Fire file art (copy)

A Kankakee Fire Department firefighter at the scene of a fire. Firefighters nationwide are urging residents to think safety first with heating and decorations during the holiday season. 

Christmas makes us think of Santa, presents, food and family.

But firefighters think of the fire hazards Christmas trees and decorations can bring. So, through participation in the annual Keep the Wreath Red campaign, fire departments across the U.S. are urging residents to remember fire safety as they enter the holiday season.

As part of the campaign, fire departments hang a wreath lit with red bulbs and ask residents to “Keep it red.”

When a holiday-related fire occurs in a community, a red bulb is replaced with a white one. It is done to remind residents to practice fire safety during not just the holidays but at all times.

“I have people stop and talk to me and ask if all the bulbs [on the wreath] are red,” Bourbonnais Fire Protection Chief Ed St.
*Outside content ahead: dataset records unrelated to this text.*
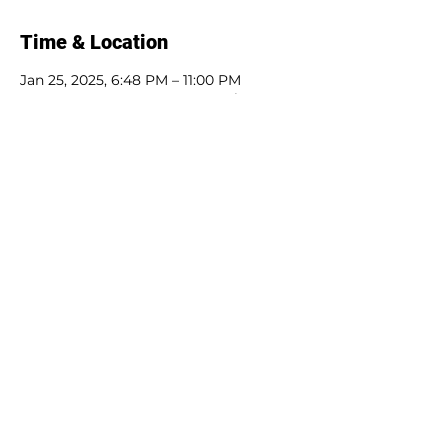
Time & Location
Jan 25, 2025, 6:48 PM – 11:00 PM
Mystery Box Games, 1458 Northampton
St, Easton, PA 18042, USA
Guests
+ 7 other guests
Share this event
Louis said. “They know of the campaign and what it means.”

Flammable decorations, candles and additional time in the kitchen lead to an increase in the number of house fires during the holiday season.

Between 2013-17, U.S. fire departments responded to an annual average of 160 home fires that started with Christmas trees, according to the National Fire Protection Association.

These fires caused an average of three deaths, 15 injuries and $10 million in direct property damage annually.

When selecting a real tree instead of an artificial one, there are safety measures that should be taken, Kankakee Fire Chief Damon Schuldt said.

Keeping the tree watered is of the utmost importance, with daily watering encouraged. Schuldt said they can use up to a gallon of water per day.

Trees should be kept at least 3 feet away from heat sources such as fireplaces, radiators, candles, heat vents or lights. As for the strings of lights on the tree, Schuldt said to be mindful of how many you add.

“I would caution on connecting an excessive number,” he said. “LEDs burn cooler so they can be a better choice. Check the light strings for frayed wires or other discrepancies.”

National averages were reported as 22 candle fires in homes every day between 2013-17. Three out of five candle fires started when something that could burn — such as furniture, mattresses or bedding, curtains or decorations — was too close to the candle.

Detection is key

The holidays are a great reminder to check your home’s smoke detectors, Schuldt said.

Bradley interim Fire Chief Jim Keener said people can call their local department for assistance. The American Red Cross has helped local residents with smoke detectors are well, St. Louis said.

The nonprofit’s Sound the Alarm campaign is a series of home fire safety and smoke alarm installation events across the country. Together, with fire departments and other community partners, Red Cross volunteers canvas at-risk neighborhoods to install free smoke alarms and replace batteries in existing alarms.

Heating spaces

This is also a good time of year to remember to practice winter fire safety. Only one heat-producing appliance, such as a space heater, should be plugged into an electrical outlet at a time. Also, they should be kept at least 3 feet from anything that can catch fire.

“Space heaters need space,” St. Louis said. “If not, it can have bad results.”